Ghost Stories, Bath Theatre Royal

aWHY do we like to be frightened? What is it that makes horror films so appealing? Why do we love to gather round the fireside and have our blood chilled by stories of haunted houses, headless knights and grey ladies ceaselessly pacing lonely battlements?

You might say, we live in comfortable times and we need something to jolt us from our centrally-heated complacency. But ghost stories, hauntings, unexplained disappearances, serial killers, people-eating monsters and voices from beyond the grave have been sending pleasurable chills down the spines of human beings from time immemorial.

Dracula, Frankenstein, Hannibal Lecter, zombies and the twilight world of vampires, werewolves and the undead are big business in the theatre and on screen.

Ghost Stories, the extraordinary play by Jeremy Dyson and Andy Nyman, at Bath Theatre Royal until Saturday 18th January, has become an international phenomenon. The success can partly be attributed to this peculiar human desire to be frightened, and perhaps a little to the secrecy that surrounds the plot. We – critics and audiences alike – are asked not to reveal the play’s secrets. And, well-behaved as we are, we duly obey.

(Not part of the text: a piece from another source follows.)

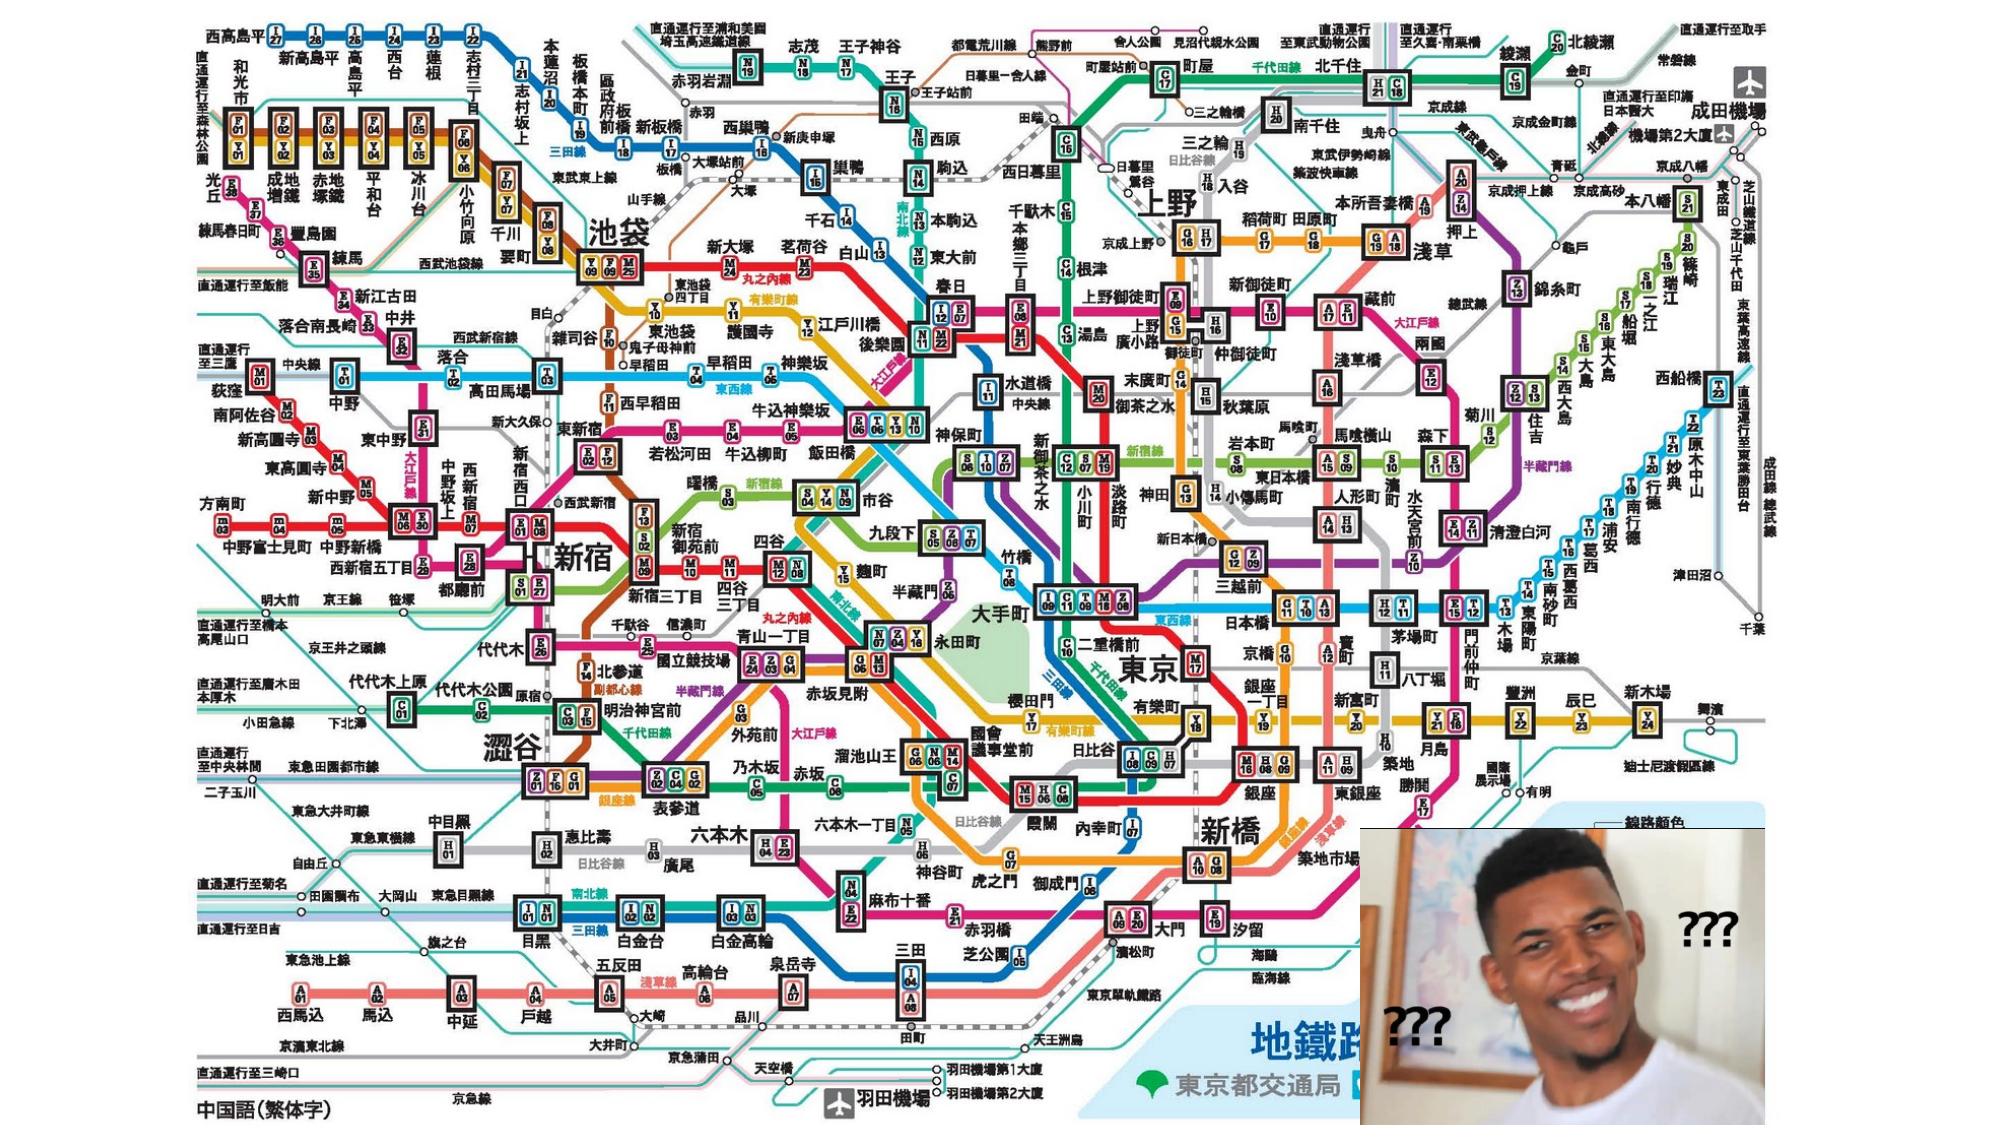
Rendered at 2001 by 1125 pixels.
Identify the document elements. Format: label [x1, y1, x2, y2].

So, I can’t tell you anything about the story. I can tell you that it begins as a lecture by a professor of parapsychology (Joshua Higgott). He illustrates his lecture with stills and film clips from a website, and three examples of people having terrifying experiences which cannot be readily explained. He goes on to explain them away, to dispel the idea that anything paranormal or ghostly really happened, to demonstrate that it is, as it were, “all in the mind.”

Who wouldn’t be scared almost witless being stuck in a derelict industrial building at night or in a broken-down car in a dark wood (the distinctly spooky Rendlesham Forest comes to mind)? These are fears we can all relate to. It is also at times very funny, particularly with the insistent interruptions of mobile phones.

What made my experience different from that of others in the audience is that my companion is blind. I could describe to her some of what we were seeing, she could hear the voices of the victims of other-worldly onslaughts and the sound-scape that heightens the horror – but she was never frightened.

Driving back, we concluded that most of our fears come from what we see or what we think we see, from plays of light and shadow and wind-blown shapes.

And then we spent the rest of the drive talking about the places we had been that felt haunted, or had an atmosphere that clawed at your heart, or chilled your bones, rooms you couldn’t wait to get out of, buildings that spoke loudly of fear and misery and desolation.

So it works. Ghost Stories really is scary.